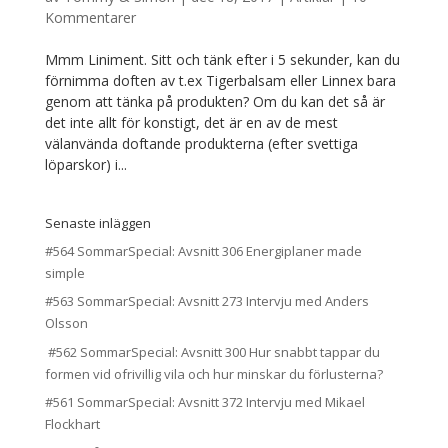
Kommentarer
Mmm Liniment. Sitt och tänk efter i 5 sekunder, kan du
förnimma doften av t.ex Tigerbalsam eller Linnex bara
genom att tänka på produkten? Om du kan det så är
det inte allt för konstigt, det är en av de mest
välanvända doftande produkterna (efter svettiga
löparskor) i...
Senaste inläggen
#564 SommarSpecial: Avsnitt 306 Energiplaner made
simple
#563 SommarSpecial: Avsnitt 273 Intervju med Anders
Olsson
#562 SommarSpecial: Avsnitt 300 Hur snabbt tappar du
formen vid ofrivillig vila och hur minskar du förlusterna?
#561 SommarSpecial: Avsnitt 372 Intervju med Mikael
Flockhart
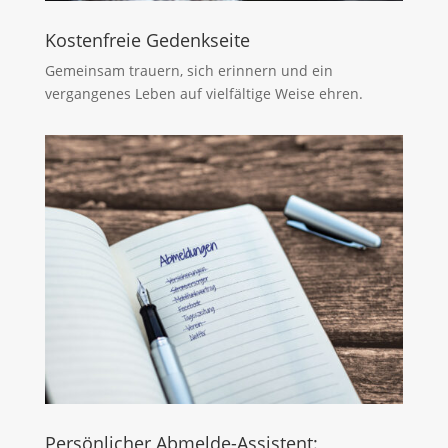
Kostenfreie Gedenkseite
Gemeinsam trauern, sich erinnern und ein
vergangenes Leben auf vielfältige Weise ehren.
Persönlicher Abmelde-Assistent:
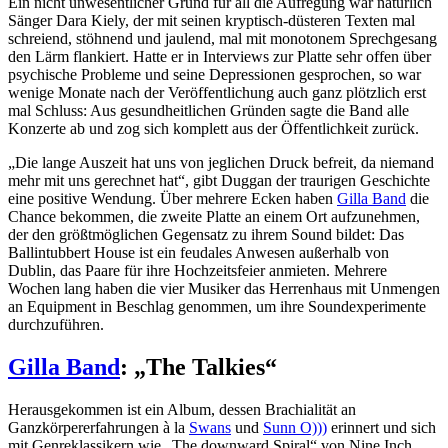
Ein nicht unwesentlicher Grund für all die Aufregung war natürlich
Sänger Dara Kiely, der mit seinen kryptisch-düsteren Texten mal
schreiend, stöhnend und jaulend, mal mit monotonem Sprechgesang
den Lärm flankiert. Hatte er in Interviews zur Platte sehr offen über
psychische Probleme und seine Depressionen gesprochen, so war
wenige Monate nach der Veröffentlichung auch ganz plötzlich erst
mal Schluss: Aus gesundheitlichen Gründen sagte die Band alle
Konzerte ab und zog sich komplett aus der Öffentlichkeit zurück.
„Die lange Auszeit hat uns von jeglichen Druck befreit, da niemand
mehr mit uns gerechnet hat“, gibt Duggan der traurigen Geschichte
eine positive Wendung. Über mehrere Ecken haben
Gilla Band
die
Chance bekommen, die zweite Platte an einem Ort aufzunehmen,
der den größtmöglichen Gegensatz zu ihrem Sound bildet: Das
Ballintubbert House ist ein feudales Anwesen außerhalb von
Dublin, das Paare für ihre Hochzeitsfeier anmieten. Mehrere
Wochen lang haben die vier Musiker das Herrenhaus mit Unmengen
an Equipment in Beschlag genommen, um ihre Soundexperimente
durchzuführen.
Gilla Band
: „The Talkies“
Herausgekommen ist ein Album, dessen Brachialität an
Ganzkörpererfahrungen à la
Swans
und
Sunn O)))
erinnert und sich
mit Genreklassikern wie „The downward Spiral“ von Nine Inch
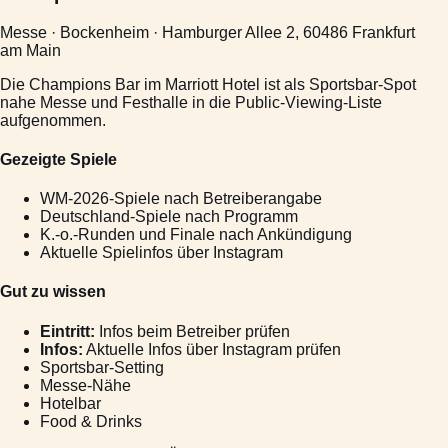
Messe · Bockenheim · Hamburger Allee 2, 60486 Frankfurt
am Main
Die Champions Bar im Marriott Hotel ist als Sportsbar-Spot
nahe Messe und Festhalle in die Public-Viewing-Liste
aufgenommen.
Gezeigte Spiele
WM-2026-Spiele nach Betreiberangabe
Deutschland-Spiele nach Programm
K.-o.-Runden und Finale nach Ankündigung
Aktuelle Spielinfos über Instagram
Gut zu wissen
Eintritt:
Infos beim Betreiber prüfen
Infos:
Aktuelle Infos über Instagram prüfen
Sportsbar-Setting
Messe-Nähe
Hotelbar
Food & Drinks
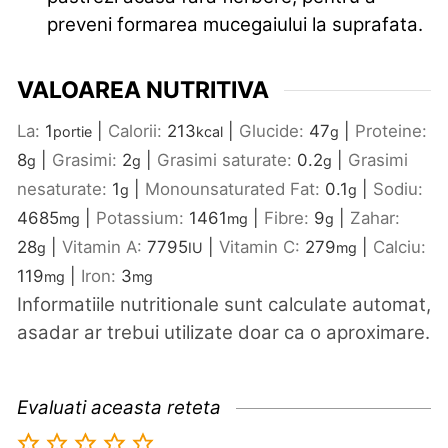
preveni formarea mucegaiului la suprafata.
VALOAREA NUTRITIVA
La:
1
|
Calorii:
213
|
Glucide:
47
|
Proteine:
portie
kcal
g
8
|
Grasimi:
2
|
Grasimi saturate:
0.2
|
Grasimi
g
g
g
nesaturate:
1
|
Monounsaturated Fat:
0.1
|
Sodiu:
g
g
4685
|
Potassium:
1461
|
Fibre:
9
|
Zahar:
mg
mg
g
28
|
Vitamin A:
7795
|
Vitamin C:
279
|
Calciu:
g
IU
mg
119
|
Iron:
3
mg
mg
Informatiile nutritionale sunt calculate automat,
asadar ar trebui utilizate doar ca o aproximare.
Evaluati aceasta reteta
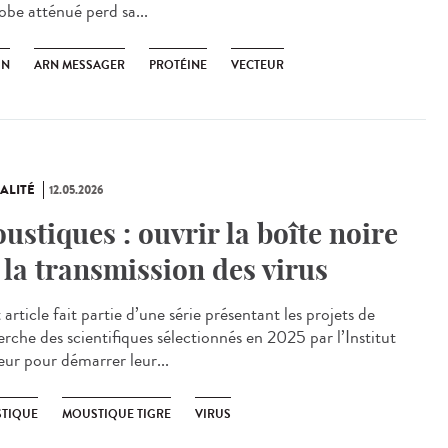
obe atténué perd sa...
IN
ARN MESSAGER
PROTÉINE
VECTEUR
ALITÉ
12.05.2026
ustiques : ouvrir la boîte noire
 la transmission des virus
rticle fait partie d’une série présentant les projets de
erche des scientifiques sélectionnés en 2025 par l’Institut
eur pour démarrer leur...
TIQUE
MOUSTIQUE TIGRE
VIRUS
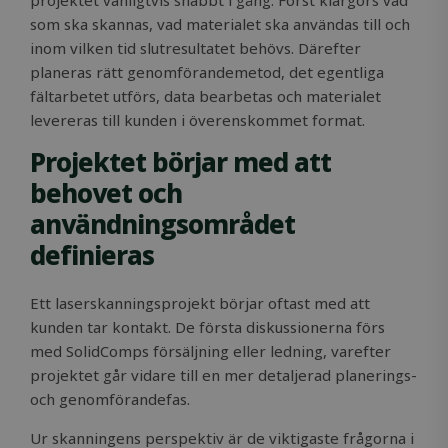
projektet vanligtvis snabbt i gång. Först klargörs vad
som ska skannas, vad materialet ska användas till och
inom vilken tid slutresultatet behövs. Därefter
planeras rätt genomförandemetod, det egentliga
fältarbetet utförs, data bearbetas och materialet
levereras till kunden i överenskommet format.
Projektet börjar med att
behovet och
användningsområdet
definieras
Ett laserskanningsprojekt börjar oftast med att
kunden tar kontakt. De första diskussionerna förs
med SolidComps försäljning eller ledning, varefter
projektet går vidare till en mer detaljerad planerings-
och genomförandefas.
Ur skanningens perspektiv är de viktigaste frågorna i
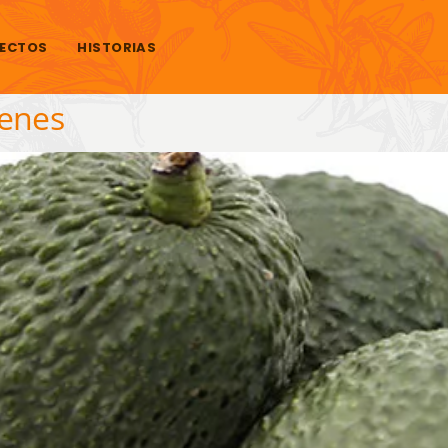
ECTOS
HISTORIAS
genes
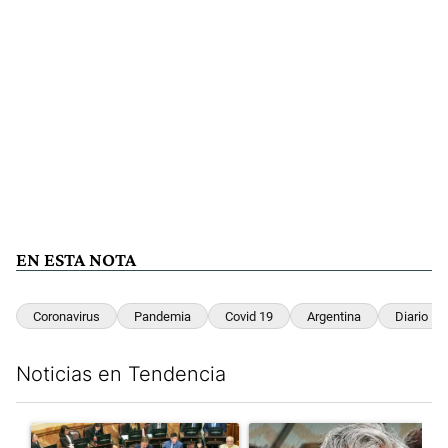
EN ESTA NOTA
Coronavirus
Pandemia
Covid 19
Argentina
Diario Per
Noticias en Tendencia
Este listado muestra los artículos con más comentarios en los últim
Un artículo de tendencia con el título "La Rosada busca culpabl
Un artículo de tendencia con e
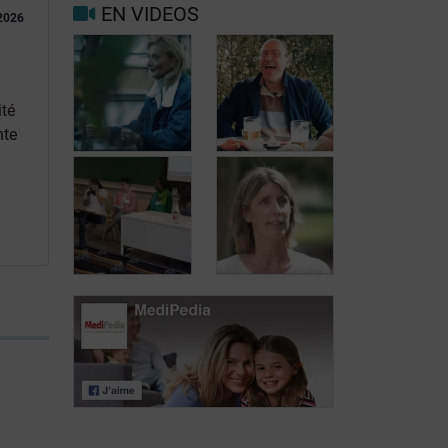
EN VIDEOS
2026
Facteurs
Mieux vivre
déclenchants et
avec la
de risque
migraine au
migraine et
quotidien
maux de tête
ité
nte
Carole, 55 ans,
Jean, 58 ans,
a trouvé une
profite de la vie
solution aux
malgré les
fuites urinaires
fuites urinaires
Journée des
patients atteints
Journée des
de lymphome:
patients atteints
Mariangela
de lymphome:
Fiorente,
Pr Virginie De
ALWB
Wilde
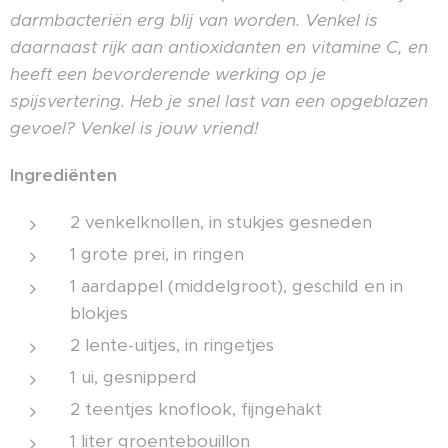
darmbacteriën erg blij van worden. Venkel is
daarnaast rijk aan antioxidanten en vitamine C, en
heeft een bevorderende werking op je
spijsvertering. Heb je snel last van een opgeblazen
gevoel? Venkel is jouw vriend!
Ingrediënten
2 venkelknollen, in stukjes gesneden
1 grote prei, in ringen
1 aardappel (middelgroot), geschild en in
blokjes
2 lente-uitjes, in ringetjes
1 ui, gesnipperd
2 teentjes knoflook, fijngehakt
1 liter groentebouillon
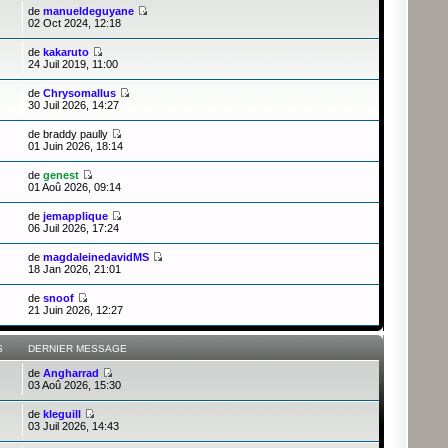
de
manueldeguyane
02 Oct 2024, 12:18
de
kakaruto
24 Juil 2019, 11:00
de
Chrysomallus
30 Juil 2026, 14:27
de
braddy paully
01 Juin 2026, 18:14
de
genest
01 Aoû 2026, 09:14
de
jemapplique
06 Juil 2026, 17:24
de
magdaleinedavidMS
18 Jan 2026, 21:01
de
snoof
21 Juin 2026, 12:27
S
DERNIER MESSAGE
de
Angharrad
03 Aoû 2026, 15:30
de
kleguill
03 Juil 2026, 14:43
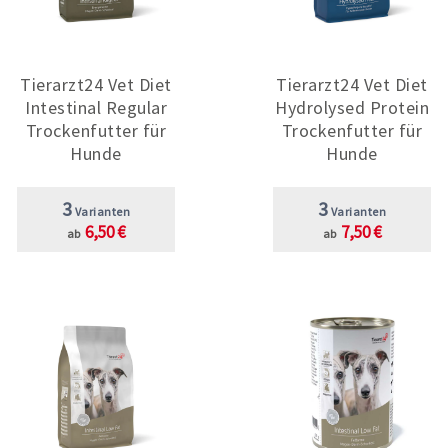
Tierarzt24 Vet Diet
Tierarzt24 Vet Diet
Intestinal Regular
Hydrolysed Protein
Trockenfutter für
Trockenfutter für
Hunde
Hunde
3
3
Varianten
Varianten
6,50 €
7,50 €
ab
ab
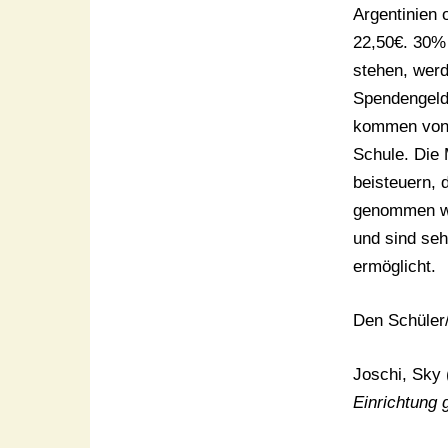
Argentinien 
22,50€. 30%
stehen, wer
Spendengeld
kommen von 
Schule. Die
beisteuern, 
genommen wur
und sind se
ermöglicht.
Den Schüler/
Joschi, Sky 
Einrichtung g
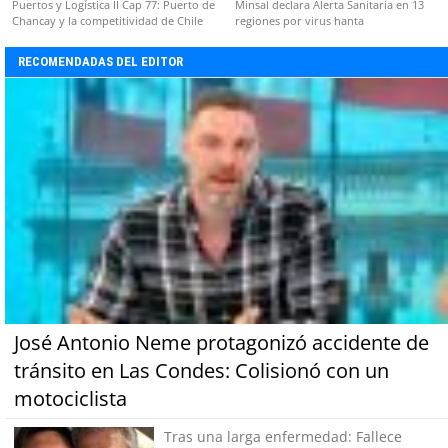
Puertos y Logística II Cap 77: Puerto de
Minsal declara Alerta Sanitaria en 13
Chancay y la competitividad de Chile
regiones por virus hanta
RECOMENDADAS DEL EDITOR
José Antonio Neme protagonizó accidente de
tránsito en Las Condes: Colisionó con un
motociclista
Tras una larga enfermedad: Fallece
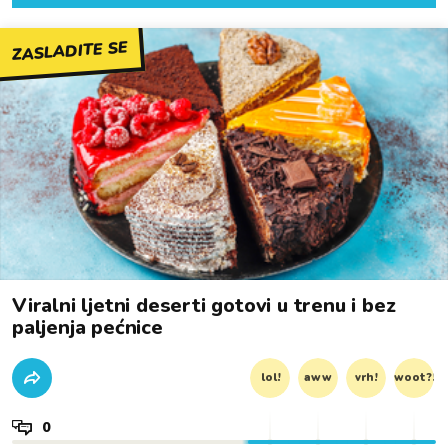
ZASLADITE SE
Viralni ljetni deserti gotovi u trenu i bez
paljenja pećnice
lol!
aww
vrh!
woot?!
0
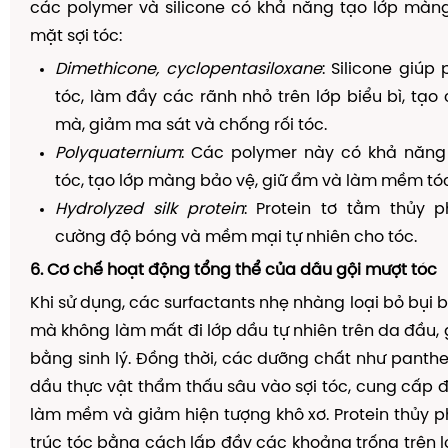
các polymer và silicone có khả năng tạo lớp màn
mặt sợi tóc:
Dimethicone, cyclopentasiloxane
: Silicone giúp
tóc, làm đầy các rãnh nhỏ trên lớp biểu bì, tạ
mà, giảm ma sát và chống rối tóc.
Polyquaternium
: Các polymer này có khả năn
tóc, tạo lớp màng bảo vệ, giữ ẩm và làm mềm tóc
Hydrolyzed silk protein
: Protein tơ tằm thủy 
cường độ bóng và mềm mại tự nhiên cho tóc.
6. Cơ chế hoạt động tổng thể của dầu gội mượt tóc
Khi sử dụng, các surfactants nhẹ nhàng loại bỏ bụi 
mà không làm mất đi lớp dầu tự nhiên trên da đầu, g
bằng sinh lý. Đồng thời, các dưỡng chất như panthen
dầu thực vật thẩm thấu sâu vào sợi tóc, cung cấp đ
làm mềm và giảm hiện tượng khô xơ. Protein thủy p
trúc tóc bằng cách lấp đầy các khoảng trống trên lớ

☆ ☆ ☆

Required work:
Copy out each line of the material that holds the word "prüfen".

Result for this task:
Infos beim Betreiber prüfen
Aktuelle Infos über Instagram prüfen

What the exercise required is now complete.